Currently there are no EPA regulations limiting how much PFAS polluters can discharge into the environment. This means that the companies that manufacture products containing PFAS chemicals are able to release PFAS into federally regulated waters unchecked, endangering public health and requiring costly clean-up and treatment efforts to protect drinking water sources. The burden of costly clean-up efforts are often placed on the communities themselves, rather than on the companies responsible for the contamination. Congressman Pappas’s Clean Water Standards for PFAS Act regulates PFAS under the Clean Water Act in order to help stop toxic levels of PFAS from entering water sources in the first place.

Specifically, Congressman Pappas’s Clean Water Standards for PFAS Act would do the following:

  • Require the EPA to develop water quality criteria under the Clean Water Act for all measurable PFAS or classes of PFAS within three years, and develop effluent limitations guidelines and standards for all measurable PFAS or classes of PFAS within four years. This includes establishing pre-treatment standards to prevent the introduction of PFAS into publicly-owned water treatment facilities, stopping PFAS at the source before it gets into the municipal water system.     

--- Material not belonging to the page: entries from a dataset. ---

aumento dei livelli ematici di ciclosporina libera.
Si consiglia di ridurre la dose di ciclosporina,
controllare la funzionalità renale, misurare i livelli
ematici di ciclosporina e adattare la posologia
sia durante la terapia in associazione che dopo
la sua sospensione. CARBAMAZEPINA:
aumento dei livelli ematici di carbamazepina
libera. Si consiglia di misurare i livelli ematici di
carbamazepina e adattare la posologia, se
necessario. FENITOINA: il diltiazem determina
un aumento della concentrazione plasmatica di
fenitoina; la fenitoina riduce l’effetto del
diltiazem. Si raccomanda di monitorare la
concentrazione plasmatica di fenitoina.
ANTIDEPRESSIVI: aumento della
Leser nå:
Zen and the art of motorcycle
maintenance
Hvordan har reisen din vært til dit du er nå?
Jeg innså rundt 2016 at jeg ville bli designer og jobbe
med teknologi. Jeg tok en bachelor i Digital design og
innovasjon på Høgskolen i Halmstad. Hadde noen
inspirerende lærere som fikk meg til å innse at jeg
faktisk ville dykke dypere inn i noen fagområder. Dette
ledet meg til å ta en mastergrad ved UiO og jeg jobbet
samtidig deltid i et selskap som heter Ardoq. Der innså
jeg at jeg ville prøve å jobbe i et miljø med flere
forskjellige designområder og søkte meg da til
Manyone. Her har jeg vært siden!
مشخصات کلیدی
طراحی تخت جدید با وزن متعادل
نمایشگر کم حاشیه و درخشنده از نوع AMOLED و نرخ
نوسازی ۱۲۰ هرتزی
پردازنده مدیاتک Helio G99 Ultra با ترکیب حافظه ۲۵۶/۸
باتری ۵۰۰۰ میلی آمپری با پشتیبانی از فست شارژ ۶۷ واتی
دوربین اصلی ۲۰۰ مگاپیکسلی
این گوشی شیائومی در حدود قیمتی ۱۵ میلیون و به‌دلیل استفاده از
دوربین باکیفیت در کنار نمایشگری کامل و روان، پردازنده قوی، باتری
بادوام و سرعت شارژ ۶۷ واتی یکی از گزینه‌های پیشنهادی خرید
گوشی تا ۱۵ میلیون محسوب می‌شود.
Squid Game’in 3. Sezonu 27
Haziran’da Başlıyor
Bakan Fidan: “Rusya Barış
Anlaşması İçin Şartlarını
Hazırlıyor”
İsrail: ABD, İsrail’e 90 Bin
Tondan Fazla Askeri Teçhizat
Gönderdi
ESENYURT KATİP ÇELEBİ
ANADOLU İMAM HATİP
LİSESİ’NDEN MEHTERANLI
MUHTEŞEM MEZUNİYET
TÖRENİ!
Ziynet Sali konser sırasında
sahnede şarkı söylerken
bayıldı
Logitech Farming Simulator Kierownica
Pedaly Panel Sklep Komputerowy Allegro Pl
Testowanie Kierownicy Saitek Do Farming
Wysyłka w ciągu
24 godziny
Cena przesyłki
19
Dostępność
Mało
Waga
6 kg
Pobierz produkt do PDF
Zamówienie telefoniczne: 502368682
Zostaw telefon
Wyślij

  • Identifies nine priority industry categories that EPA must establish standards for including: Organic Chemicals, Plastics and Synthetic Fibers (OCPSF); Pulp, paper, and paperboard; Textile mills; Electroplating; Metal finishing; Leather tanning and finishing; Paint formulating; Electrical and electrical components; and Plastics molding and forming.
  • Authorize $200 million per year over five years for grants to assist Publicly Owned Treatment Works with implementing pretreatment standards.